=== EXTRAIT DU DOCUMENT ===
GLFM | Bulletin : Bulim Misraïm | 12/2008 |
Héliopolis Vous
n'avez pas été
sans remarquer que le titre de cette planche( B003-A)
traite du vocable même
de notre R4 L4. Notre Obédience et Rite, Misraïm,
est le nom de l'Égypte, au
pluriel puisqu'elle était la réunion
des deux Terres. Notre
R4 L4
Héliopolis est le nom d'une ville de
l'Égypte ancienne à
l'extrémité sud du
delta du Nil. Nous laisserons de côté ce
même nom donné par les grecs à une
ville du Liban, ancienne cité syrienne : Baalbek, mais aussi
à d'autres cités
de moindre importance. Héliopolis, signifie, en grec, ville
du soleil, quel nom
en effet donner à cette ville au clergé puissant
attaché au Dieu solaire Rê,
clergé qui eut une grande influence tant politique que
religieuse. Les contrées
primitives, petites principautés se regrouperont
après le néolithique selon
deux foyers de civilisation, celui du Nord et celui du Sud. Vers 3300
avant
J.C., une première tentative d'unification a lieu
par un roi du Nord, qui
conquiert et colonise le Sud. Ce premier royaume unifié sera
éphémère mais sa
capitale en sera Héliopolis. Héliopolis
apparaît
dans la Bible sous le nom d'On (Gén. 41/45) au
sujet de Potifar (ou encore
Potiphéra), Prêtre d'On.,
beau-père de Joseph. Celui-ci fut rebaptisé
“Sophnath
Pa'anéah”, nourricier et donneur de vie,
après qu'il eut dévoilé la
signification du songe de Pharaon concernant les vaches maigres, et les
vaches
grasses. Ce simple épisode nous indique que
l'Égypte, nationaliste, n'était
pas xénophobe. Ézéchiel
(Ez
30/17)
cite Héliopolis, puis Jérémie (43/13)
qui
évoque “les stèles de
Beth-Shemesh”
(la Maison du soleil), en terre de Misraïm et “les
maisons
des Élohim” de
Misraïm, c'est à dire les
obélisques
dédiés à l'astre du jour.
Esaïe (19/18)
=== DONNÉES FOURNIES ===
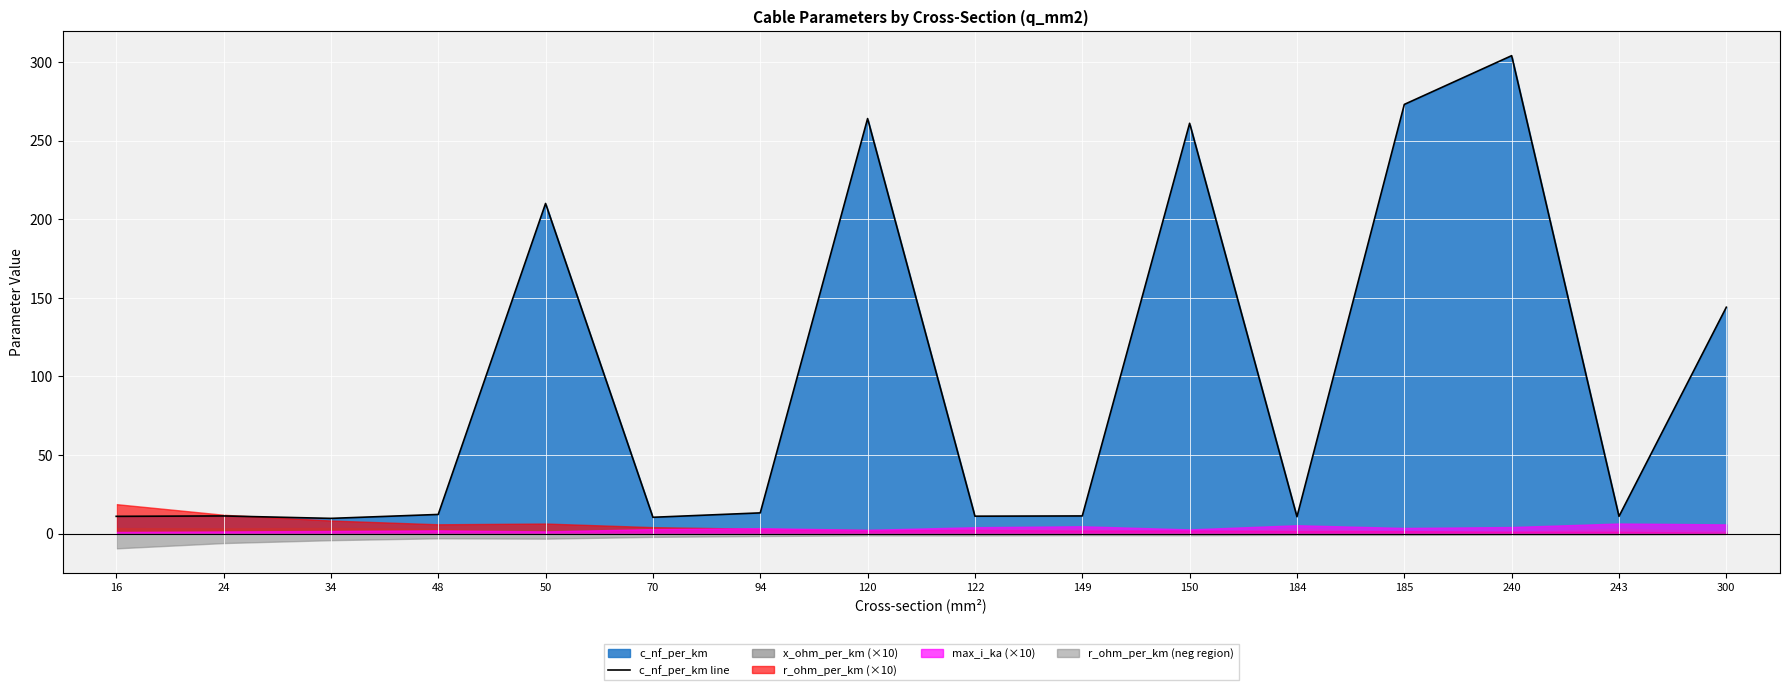

Rank the categories by value from lowest to highest.

34, 70, 184, 16, 243, 122, 24, 149, 48, 94, 300, 50, 150, 120, 185, 240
===
CONSIGNE 1 - Résumez le texte sur Héliopolis en deux phrases.
CONSIGNE 2 - Pour chacune des affirmations suivantes, indiquez par oui ou par non si elle concorde avec le texte sur Héliopolis, en citant les mots décisifs de celui-ci : (a) Le nom Misraïm est au pluriel parce que l'Égypte réunissait deux Terres ; (b) la première tentative d'unification fut l'œuvre d'un roi du Sud ; (c) Jérémie évoque les stèles de Beth-Shemesh.
CONSIGNE 3 - Prolongez le texte sur Héliopolis au-delà du point où il s'arrête.
Les données sont issues d'une source distincte de celle du texte.

RÉPONSE ATTENDUE 1 - Héliopolis, dont le nom signifie en grec « ville du soleil », est une ville de l'Égypte ancienne située à l'extrémité sud du delta du Nil, où un clergé puissant attaché au dieu solaire Rê exerçait une grande influence tant politique que religieuse. Capitale d'un premier royaume unifié éphémère vers 3300 avant J.-C., elle apparaît aussi dans la Bible sous le nom d'On, notamment à propos de Potiphéra, prêtre d'On et beau-père de Joseph.

RÉPONSE ATTENDUE 2 -
(a) Oui : « au pluriel puisqu'elle était la réunion des deux Terres ».
(b) Non : « par un roi du Nord, qui conquiert et colonise le Sud ».
(c) Oui : « Jérémie (43/13) qui évoque “les stèles de Beth-Shemesh” ».

RÉPONSE ATTENDUE 3 -
évoque 5 villes qui seront liées par serment au
Seigneur
; l'une d'entre elle
se nomme “Ir- Hahérès”, ville
du Soleil.
“Iounou”, de l'égyptien
“pilier”,
était le principal lieu de célébration
du culte
solaire. Le sanctuaire était
constitué d'une large cour à ciel
ouvert au centre
de laquelle se dressait une
pierre dressée, la pierre Benben, par la suite un gros
obélisque, tous deux
représentant la colline qui avait
émergé de
l'Océan primordial et sur laquelle
naquit le soleil. Ce fut alors le lieu du culte d'Atoum, Dieu
primordial. Héliopolis
était
aussi considéré comme la “source
septentrionale” du Nil, source mythique, mais
due à ce que les vents étésiens,
pendant la crue,
venant du Nord, semblaient
ralentir le fleuve, voire même inverser son cours. Ancienne
capitale administrative,
elle est devenue aujourd'hui un faubourg du Caire,
appelé
“nouveau Caire”, qui
comporte l'université locale sous le nom arabe de
“Ain Shams”, la source du
soleil. Il n'en subsiste qu'un obélisque
provenant
du temple du soleil, car
Héliopolis fut rasée par les Perses en 525 av.
J.C.
Champollion mentionne un
obélisque qu'il découvre
près
d'Alexandrie, lequel avait été
érigé
par
Thoutmosis III (alias Moëris) devant le grand temple du soleil
à Héliopolis.
Capitale du XIII° nome (ou province) en Basse
Égypte. Chaque
nome, vénérait
systématiquement un Dieu protecteur. Ce furent ici Atoum et
Rê, qui devinrent
essentiels pour toute l'Égypte. René
Lachaud nous
indique le nom hiéroglyphique
du nome : Héka - Andjou, c'est à dire
:“le
souverain sain”. Héka est le sceptre
recourbé du Roi Pasteur, sans doute aussi Mage. Le
mot
“sain” peut aussi se
lire “sauvé”, mot évoquant un
mythe ancien de
cette région où naquit la ville
Zou, qui deviendra Iounou, puis Héliopolis. Le
temple
d'Héliopolis devint le berceau d'un
ensemble de doctrines en relation avec le
culte du soleil : Rê, Harmakhis, et Atoum, son dieu
principal. Ici naquit le
dogme de l'Énnéade,
élaboré par un collège de
prêtres reconnu comme foyer
principal de la haute culture, tant par les égyptiens, que
par les grecs
ensuite. Les philosophes grecs au V° siècle av. J.C.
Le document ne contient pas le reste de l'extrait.